Task details :: Change "myFeature" to "buildPart" throughout the rows below and reproduce them with nothing else altered.

Dataset ::
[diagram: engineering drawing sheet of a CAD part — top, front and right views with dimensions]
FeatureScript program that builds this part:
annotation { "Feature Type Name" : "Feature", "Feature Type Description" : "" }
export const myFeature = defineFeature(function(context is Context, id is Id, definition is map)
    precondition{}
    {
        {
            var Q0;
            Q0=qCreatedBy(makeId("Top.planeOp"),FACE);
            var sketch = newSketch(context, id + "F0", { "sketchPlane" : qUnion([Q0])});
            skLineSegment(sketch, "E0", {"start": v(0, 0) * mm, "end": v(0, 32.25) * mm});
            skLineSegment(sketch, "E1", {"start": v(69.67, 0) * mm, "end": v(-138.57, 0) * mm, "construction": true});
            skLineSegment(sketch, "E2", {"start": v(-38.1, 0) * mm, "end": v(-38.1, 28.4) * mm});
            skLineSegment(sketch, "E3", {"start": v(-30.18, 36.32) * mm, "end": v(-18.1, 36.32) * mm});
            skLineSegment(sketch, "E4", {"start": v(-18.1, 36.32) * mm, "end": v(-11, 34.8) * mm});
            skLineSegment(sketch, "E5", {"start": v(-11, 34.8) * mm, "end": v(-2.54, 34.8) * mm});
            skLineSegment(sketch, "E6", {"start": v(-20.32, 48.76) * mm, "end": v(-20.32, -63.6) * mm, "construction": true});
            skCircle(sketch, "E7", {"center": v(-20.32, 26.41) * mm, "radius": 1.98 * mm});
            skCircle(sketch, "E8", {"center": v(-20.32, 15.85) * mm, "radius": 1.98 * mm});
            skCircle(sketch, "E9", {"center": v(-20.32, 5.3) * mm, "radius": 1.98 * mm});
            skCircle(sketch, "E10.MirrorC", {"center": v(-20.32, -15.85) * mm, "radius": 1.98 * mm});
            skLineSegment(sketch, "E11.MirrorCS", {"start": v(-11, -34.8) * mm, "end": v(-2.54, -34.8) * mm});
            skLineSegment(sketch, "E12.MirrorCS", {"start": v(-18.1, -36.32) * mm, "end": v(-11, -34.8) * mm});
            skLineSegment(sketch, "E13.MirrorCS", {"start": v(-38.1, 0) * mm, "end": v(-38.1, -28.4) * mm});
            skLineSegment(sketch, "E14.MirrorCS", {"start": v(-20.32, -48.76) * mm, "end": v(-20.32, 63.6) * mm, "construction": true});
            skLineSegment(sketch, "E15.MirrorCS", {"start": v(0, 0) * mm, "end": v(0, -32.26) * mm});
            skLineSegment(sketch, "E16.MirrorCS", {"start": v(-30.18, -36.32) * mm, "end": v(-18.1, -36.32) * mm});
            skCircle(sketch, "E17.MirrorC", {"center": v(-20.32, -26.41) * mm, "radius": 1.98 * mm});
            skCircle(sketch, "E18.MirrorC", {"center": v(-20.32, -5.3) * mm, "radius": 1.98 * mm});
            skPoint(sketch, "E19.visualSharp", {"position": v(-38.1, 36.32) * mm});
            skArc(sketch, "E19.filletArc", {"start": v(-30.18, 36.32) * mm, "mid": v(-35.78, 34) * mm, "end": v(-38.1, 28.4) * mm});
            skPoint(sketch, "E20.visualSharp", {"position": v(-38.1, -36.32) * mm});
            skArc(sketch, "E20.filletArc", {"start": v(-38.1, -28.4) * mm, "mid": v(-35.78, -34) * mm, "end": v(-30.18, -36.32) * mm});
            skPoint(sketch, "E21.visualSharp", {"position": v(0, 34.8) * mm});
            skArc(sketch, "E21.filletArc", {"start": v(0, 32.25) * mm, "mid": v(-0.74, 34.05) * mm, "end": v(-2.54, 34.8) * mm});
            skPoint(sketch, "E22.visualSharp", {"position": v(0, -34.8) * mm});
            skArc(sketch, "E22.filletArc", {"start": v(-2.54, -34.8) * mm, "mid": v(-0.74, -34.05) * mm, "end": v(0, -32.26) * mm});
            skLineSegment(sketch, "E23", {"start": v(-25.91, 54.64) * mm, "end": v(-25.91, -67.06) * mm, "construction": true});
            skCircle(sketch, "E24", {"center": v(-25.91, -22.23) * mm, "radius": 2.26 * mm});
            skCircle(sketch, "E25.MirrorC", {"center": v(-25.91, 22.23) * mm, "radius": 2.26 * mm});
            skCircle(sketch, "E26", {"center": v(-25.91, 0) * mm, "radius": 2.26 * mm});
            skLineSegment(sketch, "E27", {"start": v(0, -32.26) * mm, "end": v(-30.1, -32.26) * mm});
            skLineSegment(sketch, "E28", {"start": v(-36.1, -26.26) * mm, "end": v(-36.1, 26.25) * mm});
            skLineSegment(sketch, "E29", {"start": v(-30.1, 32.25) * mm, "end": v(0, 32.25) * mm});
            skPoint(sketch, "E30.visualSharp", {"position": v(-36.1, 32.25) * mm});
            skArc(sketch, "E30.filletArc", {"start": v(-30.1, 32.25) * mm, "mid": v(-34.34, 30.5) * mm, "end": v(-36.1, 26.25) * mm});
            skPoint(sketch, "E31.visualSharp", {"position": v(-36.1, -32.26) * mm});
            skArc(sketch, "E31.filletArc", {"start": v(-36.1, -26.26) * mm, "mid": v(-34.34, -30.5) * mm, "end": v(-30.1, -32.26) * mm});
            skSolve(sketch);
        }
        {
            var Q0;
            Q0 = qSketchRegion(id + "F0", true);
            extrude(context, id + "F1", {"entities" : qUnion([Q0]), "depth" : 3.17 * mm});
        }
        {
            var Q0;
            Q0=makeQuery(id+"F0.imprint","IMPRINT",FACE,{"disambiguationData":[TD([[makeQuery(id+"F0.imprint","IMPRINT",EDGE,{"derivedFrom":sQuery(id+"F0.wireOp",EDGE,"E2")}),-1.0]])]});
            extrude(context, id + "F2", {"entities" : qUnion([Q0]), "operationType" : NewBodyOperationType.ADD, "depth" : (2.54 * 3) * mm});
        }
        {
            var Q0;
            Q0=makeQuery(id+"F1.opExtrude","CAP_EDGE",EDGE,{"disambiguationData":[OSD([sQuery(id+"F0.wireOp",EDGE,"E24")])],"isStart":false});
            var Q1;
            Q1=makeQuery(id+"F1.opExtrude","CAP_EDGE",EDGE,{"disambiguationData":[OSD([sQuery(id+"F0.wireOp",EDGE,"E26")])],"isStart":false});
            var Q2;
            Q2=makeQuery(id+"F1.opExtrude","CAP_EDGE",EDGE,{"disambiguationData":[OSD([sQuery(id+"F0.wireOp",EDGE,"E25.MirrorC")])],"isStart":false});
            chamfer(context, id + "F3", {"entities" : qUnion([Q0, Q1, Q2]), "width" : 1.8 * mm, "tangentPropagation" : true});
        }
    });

Worked answer ::
[diagram: engineering drawing sheet of a CAD part — top, front and right views with dimensions]
FeatureScript program that builds this part:
annotation { "Feature Type Name" : "Feature", "Feature Type Description" : "" }
export const buildPart = defineFeature(function(context is Context, id is Id, definition is map)
    precondition{}
    {
        {
            var Q0;
            Q0=qCreatedBy(makeId("Top.planeOp"),FACE);
            var sketch = newSketch(context, id + "F0", { "sketchPlane" : qUnion([Q0])});
            skLineSegment(sketch, "E0", {"start": v(0, 0) * mm, "end": v(0, 32.25) * mm});
            skLineSegment(sketch, "E1", {"start": v(69.67, 0) * mm, "end": v(-138.57, 0) * mm, "construction": true});
            skLineSegment(sketch, "E2", {"start": v(-38.1, 0) * mm, "end": v(-38.1, 28.4) * mm});
            skLineSegment(sketch, "E3", {"start": v(-30.18, 36.32) * mm, "end": v(-18.1, 36.32) * mm});
            skLineSegment(sketch, "E4", {"start": v(-18.1, 36.32) * mm, "end": v(-11, 34.8) * mm});
            skLineSegment(sketch, "E5", {"start": v(-11, 34.8) * mm, "end": v(-2.54, 34.8) * mm});
            skLineSegment(sketch, "E6", {"start": v(-20.32, 48.76) * mm, "end": v(-20.32, -63.6) * mm, "construction": true});
            skCircle(sketch, "E7", {"center": v(-20.32, 26.41) * mm, "radius": 1.98 * mm});
            skCircle(sketch, "E8", {"center": v(-20.32, 15.85) * mm, "radius": 1.98 * mm});
            skCircle(sketch, "E9", {"center": v(-20.32, 5.3) * mm, "radius": 1.98 * mm});
            skCircle(sketch, "E10.MirrorC", {"center": v(-20.32, -15.85) * mm, "radius": 1.98 * mm});
            skLineSegment(sketch, "E11.MirrorCS", {"start": v(-11, -34.8) * mm, "end": v(-2.54, -34.8) * mm});
            skLineSegment(sketch, "E12.MirrorCS", {"start": v(-18.1, -36.32) * mm, "end": v(-11, -34.8) * mm});
            skLineSegment(sketch, "E13.MirrorCS", {"start": v(-38.1, 0) * mm, "end": v(-38.1, -28.4) * mm});
            skLineSegment(sketch, "E14.MirrorCS", {"start": v(-20.32, -48.76) * mm, "end": v(-20.32, 63.6) * mm, "construction": true});
            skLineSegment(sketch, "E15.MirrorCS", {"start": v(0, 0) * mm, "end": v(0, -32.26) * mm});
            skLineSegment(sketch, "E16.MirrorCS", {"start": v(-30.18, -36.32) * mm, "end": v(-18.1, -36.32) * mm});
            skCircle(sketch, "E17.MirrorC", {"center": v(-20.32, -26.41) * mm, "radius": 1.98 * mm});
            skCircle(sketch, "E18.MirrorC", {"center": v(-20.32, -5.3) * mm, "radius": 1.98 * mm});
            skPoint(sketch, "E19.visualSharp", {"position": v(-38.1, 36.32) * mm});
            skArc(sketch, "E19.filletArc", {"start": v(-30.18, 36.32) * mm, "mid": v(-35.78, 34) * mm, "end": v(-38.1, 28.4) * mm});
            skPoint(sketch, "E20.visualSharp", {"position": v(-38.1, -36.32) * mm});
            skArc(sketch, "E20.filletArc", {"start": v(-38.1, -28.4) * mm, "mid": v(-35.78, -34) * mm, "end": v(-30.18, -36.32) * mm});
            skPoint(sketch, "E21.visualSharp", {"position": v(0, 34.8) * mm});
            skArc(sketch, "E21.filletArc", {"start": v(0, 32.25) * mm, "mid": v(-0.74, 34.05) * mm, "end": v(-2.54, 34.8) * mm});
            skPoint(sketch, "E22.visualSharp", {"position": v(0, -34.8) * mm});
            skArc(sketch, "E22.filletArc", {"start": v(-2.54, -34.8) * mm, "mid": v(-0.74, -34.05) * mm, "end": v(0, -32.26) * mm});
            skLineSegment(sketch, "E23", {"start": v(-25.91, 54.64) * mm, "end": v(-25.91, -67.06) * mm, "construction": true});
            skCircle(sketch, "E24", {"center": v(-25.91, -22.23) * mm, "radius": 2.26 * mm});
            skCircle(sketch, "E25.MirrorC", {"center": v(-25.91, 22.23) * mm, "radius": 2.26 * mm});
            skCircle(sketch, "E26", {"center": v(-25.91, 0) * mm, "radius": 2.26 * mm});
            skLineSegment(sketch, "E27", {"start": v(0, -32.26) * mm, "end": v(-30.1, -32.26) * mm});
            skLineSegment(sketch, "E28", {"start": v(-36.1, -26.26) * mm, "end": v(-36.1, 26.25) * mm});
            skLineSegment(sketch, "E29", {"start": v(-30.1, 32.25) * mm, "end": v(0, 32.25) * mm});
            skPoint(sketch, "E30.visualSharp", {"position": v(-36.1, 32.25) * mm});
            skArc(sketch, "E30.filletArc", {"start": v(-30.1, 32.25) * mm, "mid": v(-34.34, 30.5) * mm, "end": v(-36.1, 26.25) * mm});
            skPoint(sketch, "E31.visualSharp", {"position": v(-36.1, -32.26) * mm});
            skArc(sketch, "E31.filletArc", {"start": v(-36.1, -26.26) * mm, "mid": v(-34.34, -30.5) * mm, "end": v(-30.1, -32.26) * mm});
            skSolve(sketch);
        }
        {
            var Q0;
            Q0 = qSketchRegion(id + "F0", true);
            extrude(context, id + "F1", {"entities" : qUnion([Q0]), "depth" : 3.17 * mm});
        }
        {
            var Q0;
            Q0=makeQuery(id+"F0.imprint","IMPRINT",FACE,{"disambiguationData":[TD([[makeQuery(id+"F0.imprint","IMPRINT",EDGE,{"derivedFrom":sQuery(id+"F0.wireOp",EDGE,"E2")}),-1.0]])]});
            extrude(context, id + "F2", {"entities" : qUnion([Q0]), "operationType" : NewBodyOperationType.ADD, "depth" : (2.54 * 3) * mm});
        }
        {
            var Q0;
            Q0=makeQuery(id+"F1.opExtrude","CAP_EDGE",EDGE,{"disambiguationData":[OSD([sQuery(id+"F0.wireOp",EDGE,"E24")])],"isStart":false});
            var Q1;
            Q1=makeQuery(id+"F1.opExtrude","CAP_EDGE",EDGE,{"disambiguationData":[OSD([sQuery(id+"F0.wireOp",EDGE,"E26")])],"isStart":false});
            var Q2;
            Q2=makeQuery(id+"F1.opExtrude","CAP_EDGE",EDGE,{"disambiguationData":[OSD([sQuery(id+"F0.wireOp",EDGE,"E25.MirrorC")])],"isStart":false});
            chamfer(context, id + "F3", {"entities" : qUnion([Q0, Q1, Q2]), "width" : 1.8 * mm, "tangentPropagation" : true});
        }
    });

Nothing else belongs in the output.